Artık yorum yaptığım kitaplardan her zaman bir alıntı yapmaya özen göstereceğim. Bu kitaptan en beğendiğim kısımı sizinle paylaşıyorum.






Bugün cihangir'in dar sokaklarında kış soğuğunda çıplak ayak dolaşan çocuklarla karşılaştım. Yağmurun dövdüğü Boğaziçi kıyılarında suratlarına hüznün oturduğu sokak satıcılarını, işporta mallarını satmak isteyen kadınların vapurların yanaştığı iskelelerde İstanbullulara dil döktüğünü gördüm. İster inan ister inanma bu hüznün ortasında müthiş bir şefkat, bana tümüyle yabancı olan bu yerlere bir bağlılık, eski kiliselerin can çekiştiği meydanlardan geçerken yolumu şaşırtan bir yalnızlık duygusuna kapıldım. Üstüne basıla basıla basamakları aşınmış dik merdivenlerden çıktım. Cihangir sırtlarında evlerin çoğunun cepheleri yıkık dökük. Etraftaki kedilerin bile hüzünlü bir hali var ve bu hüzün beni ele geçiriyor. Neden bu şehir ben de böylesi bir melankoliye sebep oldu? Sokağa çıkar çıkmaz beni ele geçirdiğini hissediyorum.Akşam olana kadar da terk etmiyor ama sana yazdıklarımı dikkate alma kahvehaneler ve küçük lokantalarla hayat dolu şehir çok güzel ne tozu ne de kiri ihtişamına gölge düşüremez.

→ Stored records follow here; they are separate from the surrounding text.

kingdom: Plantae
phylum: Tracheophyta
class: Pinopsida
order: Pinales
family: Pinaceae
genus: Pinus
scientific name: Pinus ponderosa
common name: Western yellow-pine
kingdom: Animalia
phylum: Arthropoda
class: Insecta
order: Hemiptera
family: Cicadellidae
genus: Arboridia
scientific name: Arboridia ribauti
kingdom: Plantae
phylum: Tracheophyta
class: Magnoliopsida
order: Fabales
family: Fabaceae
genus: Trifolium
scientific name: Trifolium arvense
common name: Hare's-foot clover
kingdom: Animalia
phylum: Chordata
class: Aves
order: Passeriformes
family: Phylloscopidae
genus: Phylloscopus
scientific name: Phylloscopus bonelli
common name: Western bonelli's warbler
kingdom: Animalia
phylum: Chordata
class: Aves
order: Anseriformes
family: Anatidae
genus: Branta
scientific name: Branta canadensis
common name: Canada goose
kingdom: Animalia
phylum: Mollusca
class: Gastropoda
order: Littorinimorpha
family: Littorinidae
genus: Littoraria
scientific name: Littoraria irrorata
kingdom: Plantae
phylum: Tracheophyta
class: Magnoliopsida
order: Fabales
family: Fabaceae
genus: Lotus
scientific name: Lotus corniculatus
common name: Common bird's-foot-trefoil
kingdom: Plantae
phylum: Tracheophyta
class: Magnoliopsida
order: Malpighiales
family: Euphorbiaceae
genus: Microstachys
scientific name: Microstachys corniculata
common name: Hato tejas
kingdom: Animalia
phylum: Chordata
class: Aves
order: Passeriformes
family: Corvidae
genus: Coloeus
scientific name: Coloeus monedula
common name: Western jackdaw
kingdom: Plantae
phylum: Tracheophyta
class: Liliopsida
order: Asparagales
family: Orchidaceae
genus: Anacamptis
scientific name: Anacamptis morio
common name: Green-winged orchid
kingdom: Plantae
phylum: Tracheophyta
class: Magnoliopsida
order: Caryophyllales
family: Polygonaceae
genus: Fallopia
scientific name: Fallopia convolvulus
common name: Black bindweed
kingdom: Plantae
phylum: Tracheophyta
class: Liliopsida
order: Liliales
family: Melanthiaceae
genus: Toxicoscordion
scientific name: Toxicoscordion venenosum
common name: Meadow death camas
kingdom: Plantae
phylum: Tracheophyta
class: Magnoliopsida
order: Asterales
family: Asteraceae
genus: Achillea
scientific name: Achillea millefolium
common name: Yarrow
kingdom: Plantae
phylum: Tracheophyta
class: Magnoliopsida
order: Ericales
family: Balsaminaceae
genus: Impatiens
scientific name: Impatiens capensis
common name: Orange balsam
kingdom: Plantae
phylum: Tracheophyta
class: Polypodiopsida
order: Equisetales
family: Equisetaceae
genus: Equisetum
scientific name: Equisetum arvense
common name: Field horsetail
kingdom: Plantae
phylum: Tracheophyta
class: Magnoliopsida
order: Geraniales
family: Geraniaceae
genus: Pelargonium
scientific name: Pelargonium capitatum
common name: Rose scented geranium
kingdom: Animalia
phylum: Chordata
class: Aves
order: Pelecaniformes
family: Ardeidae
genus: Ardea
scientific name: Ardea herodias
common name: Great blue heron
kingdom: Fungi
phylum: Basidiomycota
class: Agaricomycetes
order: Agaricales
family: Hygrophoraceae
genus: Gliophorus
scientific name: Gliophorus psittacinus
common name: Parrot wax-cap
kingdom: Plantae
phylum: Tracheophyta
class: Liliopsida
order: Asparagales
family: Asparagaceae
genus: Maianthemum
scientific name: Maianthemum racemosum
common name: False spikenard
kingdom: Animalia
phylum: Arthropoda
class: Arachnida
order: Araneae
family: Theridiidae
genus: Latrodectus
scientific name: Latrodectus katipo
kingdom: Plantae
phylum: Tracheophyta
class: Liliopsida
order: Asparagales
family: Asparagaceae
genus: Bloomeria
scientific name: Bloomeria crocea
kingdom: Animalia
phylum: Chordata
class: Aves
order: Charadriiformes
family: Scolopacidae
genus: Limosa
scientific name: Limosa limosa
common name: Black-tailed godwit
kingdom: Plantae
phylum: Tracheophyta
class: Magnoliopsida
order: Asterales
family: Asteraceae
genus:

Burada insanlar o kadar misafirperver kadar içten ki ben kabul ediyorum, biraz salakça bir şekilde artık geriye pek bir şey kalmamış bu mirasın nostaljisinden etkilendim. Bu öğleden sonra Galata Kulesi'nin etrafında dolanırken demir bir parmaklığın arkasında bir mahallenin ortasında sıkışıp kalmış küçük bir mezarlık gördüm. Taşları yerinden oynamış mezarlara bakıyordum ki neden bilmem bu toprağa ait olduğum hissine kapıldım. Burada geçirdiğim her saat taşkın bir aşk büyütüyor içimde.